Reputation: 623
I have a CSV file that has list of transactions
For instance,
Year Name Amount
2010 John 10
2011 John 10
2012 John 10
2011 John 10
I want it to be grouped by year and then sorted by ID, which has the expected output
Year Name Amount
2010 John 10
2011 John 20
2012 John 10
My current code is similar to this one
with open('user.csv', 'r', errors='ignore') as csvFile:
reader = csv.reader(csvFile)
for row in sorted(reader):
output.append([row[0], row[1], row[3]])
print("Year", row[0], " Name:" , row[1], "Amount:", row[3])
Thank you
Upvotes: 1
Views: 1241
Reputation: 82765
Pandas is a good option in this use-case.

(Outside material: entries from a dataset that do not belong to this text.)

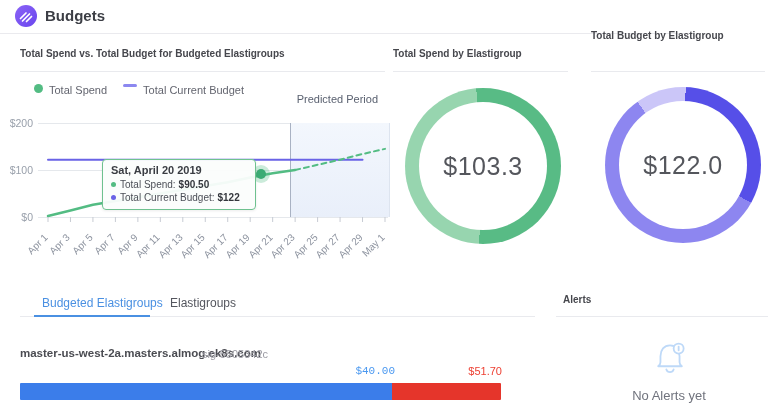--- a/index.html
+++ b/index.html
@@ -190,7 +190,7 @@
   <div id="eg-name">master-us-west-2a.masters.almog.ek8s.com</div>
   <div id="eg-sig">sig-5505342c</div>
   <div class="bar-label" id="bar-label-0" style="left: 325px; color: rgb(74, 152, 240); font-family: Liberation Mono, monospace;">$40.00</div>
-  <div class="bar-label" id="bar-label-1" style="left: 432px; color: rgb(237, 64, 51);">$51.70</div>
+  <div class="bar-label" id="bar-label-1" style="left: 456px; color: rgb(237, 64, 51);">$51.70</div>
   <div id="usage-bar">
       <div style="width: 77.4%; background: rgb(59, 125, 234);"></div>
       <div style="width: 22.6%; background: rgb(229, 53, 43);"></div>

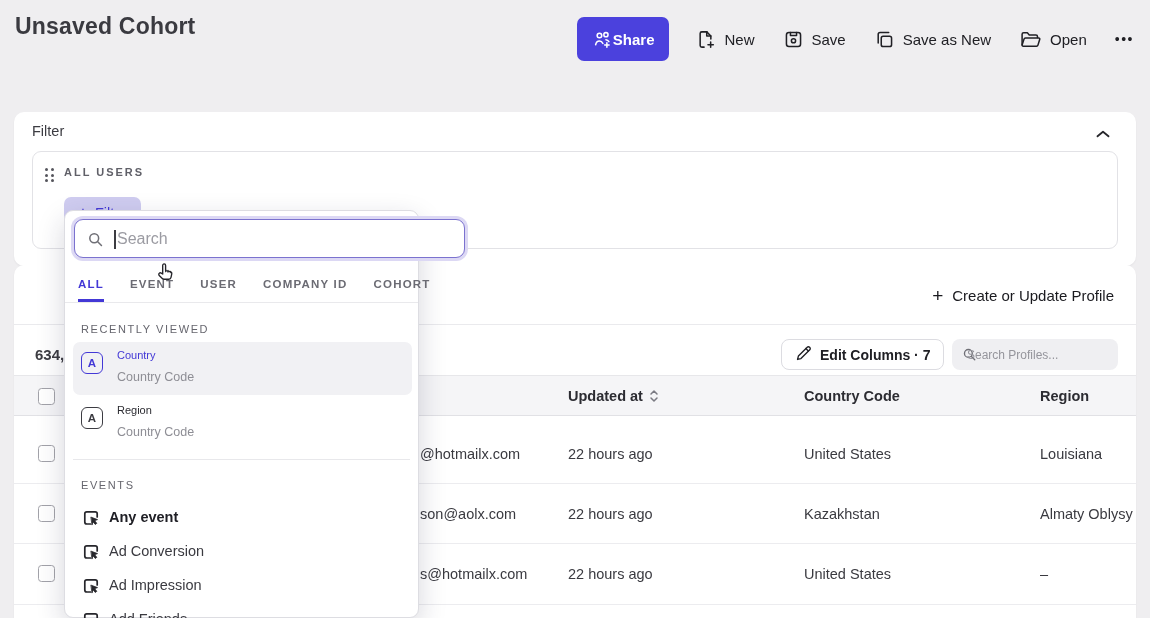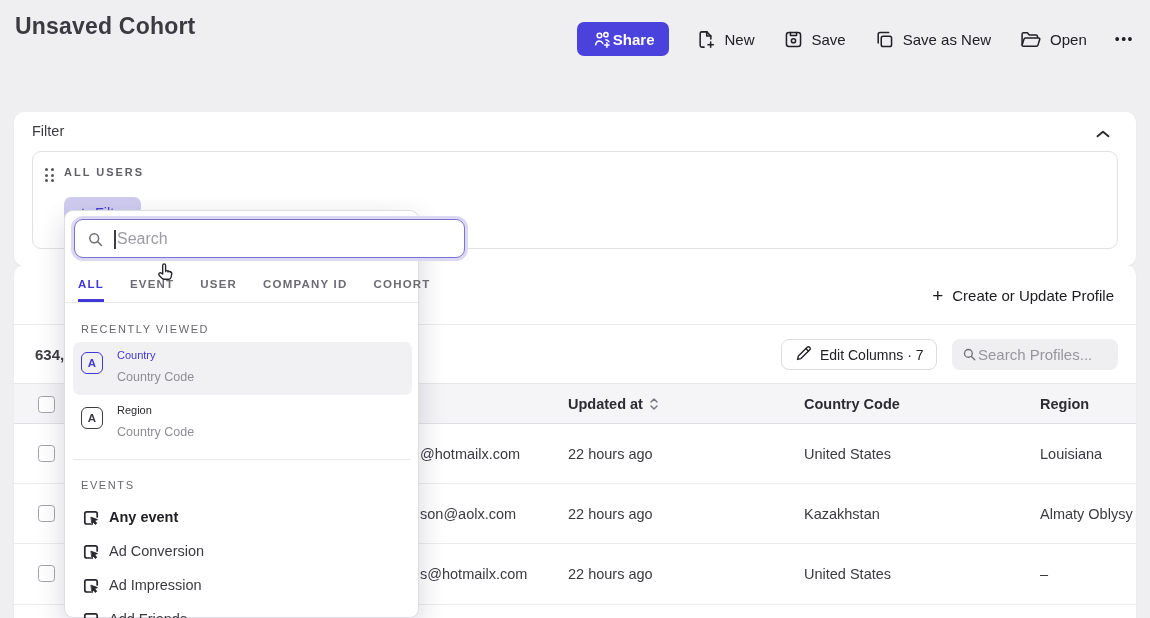--- a/index.html
+++ b/index.html
@@ -10,7 +10,7 @@
   
   .page-title { position:absolute; left:15px; top:13px; font-size:23px; font-weight:700; color:#3a3a40; letter-spacing:.2px; }
   .toolbar { position:absolute; top:22px; right:14px; height:34px; display:flex; align-items:center; gap:24px; }
-  .btn-share { display:flex; align-items:center; gap:0; background:#4b41dd; color:#fff; border:none; border-radius:7px; height:34px; padding:0 15px; font-size:15px; font-weight:600; font-family:inherit; cursor:pointer; }
+  .btn-share { display:flex; align-items:center; gap:0; background:#4b41dd; color:#fff; border:none; border-radius:7px; height:44px; padding:0 15px; font-size:15px; font-weight:600; font-family:inherit; cursor:pointer; }
   .btn-ghost { display:flex; align-items:center; gap:8px; background:transparent; border:none; font-family:inherit; font-size:15px; font-weight:400; color:#202025; cursor:pointer; padding:0 2px; }
   .btn-more { background:transparent; border:none; font-size:14px; letter-spacing:1.5px; color:#202025; cursor:pointer; padding:0 2px; font-family:inherit; }
   .btn-ghost svg, .btn-share svg { display:block; }

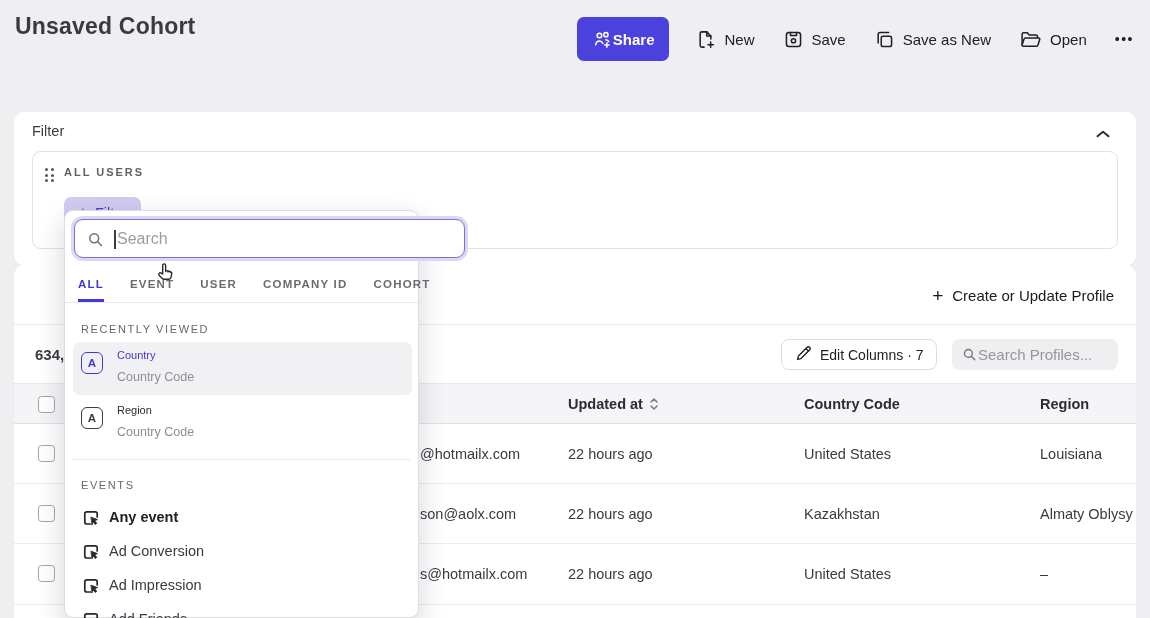--- a/index.html
+++ b/index.html
@@ -32,7 +32,7 @@
   .btn-create .plus { font-size:19px; font-weight:400; line-height:1; }
   .card-div1 { position:absolute; left:0; right:0; top:59px; height:1px; background:#eaeaed; }
   .profiles-count { position:absolute; left:21px; top:81px; font-size:15px; font-weight:600; color:#3c3c42; white-space:nowrap; }
-  .btn-edit-cols { position:absolute; left:767px; top:74px; height:31px; display:flex; align-items:center; gap:8px; background:#fff; border:1px solid #dcdce1; border-radius:8px; padding:0 13px; font-size:14px; font-weight:400; color:#202025; font-family:inherit; cursor:pointer; }
+  .btn-edit-cols { position:absolute; left:767px; top:74px; height:31px; display:flex; align-items:center; gap:8px; background:#fff; border:1px solid #dcdce1; border-radius:8px; padding:0 13px; font-size:14px; font-weight:700; color:#202025; font-family:inherit; cursor:pointer; }
   .profiles-search { position:absolute; left:938px; top:74px; width:166px; height:31px; background:#efeff2; border-radius:8px; }
   .profiles-search svg { position:absolute; left:10px; top:8px; }
   .profiles-search input { position:absolute; inset:0; background:transparent; border:none; outline:none; padding-left:26px; font-size:15px; font-family:inherit; color:#1d4ed8; }

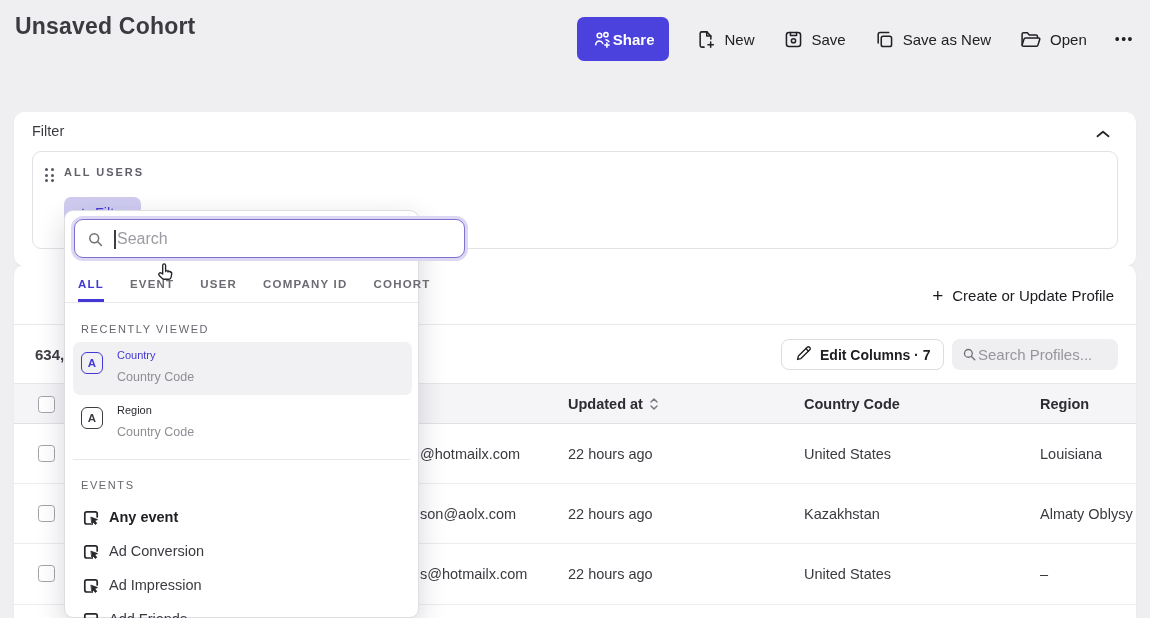--- a/index.html
+++ b/index.html
@@ -35,7 +35,7 @@
   .btn-edit-cols { position:absolute; left:767px; top:74px; height:31px; display:flex; align-items:center; gap:8px; background:#fff; border:1px solid #dcdce1; border-radius:8px; padding:0 13px; font-size:14px; font-weight:700; color:#202025; font-family:inherit; cursor:pointer; }
   .profiles-search { position:absolute; left:938px; top:74px; width:166px; height:31px; background:#efeff2; border-radius:8px; }
   .profiles-search svg { position:absolute; left:10px; top:8px; }
-  .profiles-search input { position:absolute; inset:0; background:transparent; border:none; outline:none; padding-left:26px; font-size:15px; font-family:inherit; color:#1d4ed8; }
+  .profiles-search input { position:absolute; inset:0; background:transparent; border:none; outline:none; padding-left:15px; font-size:12px; font-family:inherit; color:#1d4ed8; }
   .profiles-search input::placeholder { color:#95959c; }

But if you need to use only the build in modules.
Use:
import csv
from collections import defaultdict
result = defaultdict(int)
with open('user.csv') as csvFile:
reader = csv.reader(csvFile) #Note delimiter is `,`
header = next(reader) #Get header
for row in reader:
result[(int(row[0]), row[1])] += int(row[2]) #key = row & name, value = amount
with open(filename_1, "w", newline='') as csvFile:
writer = csv.writer(csvFile)
writer.writerow(header)
for key, Amount in sorted(result.items(), key=lambda x: x[0][0]): #sorted by year
writer.writerow([*key, Amount])
Upvotes: 0
Reputation: 430
Use pandas:
import pandas as pd
#Read csv
df = pd.read_csv("user.csv")
# Groupby and sum
df_new = df.groupby(["Year", "Name"]).agg({"Amount": "sum"}).sort_values(["Year", "Name"]).reset_index()
df_new
Output:
Year Name Amount
0 2010 John 10
1 2011 John 20
2 2012 John 10
Upvotes: 2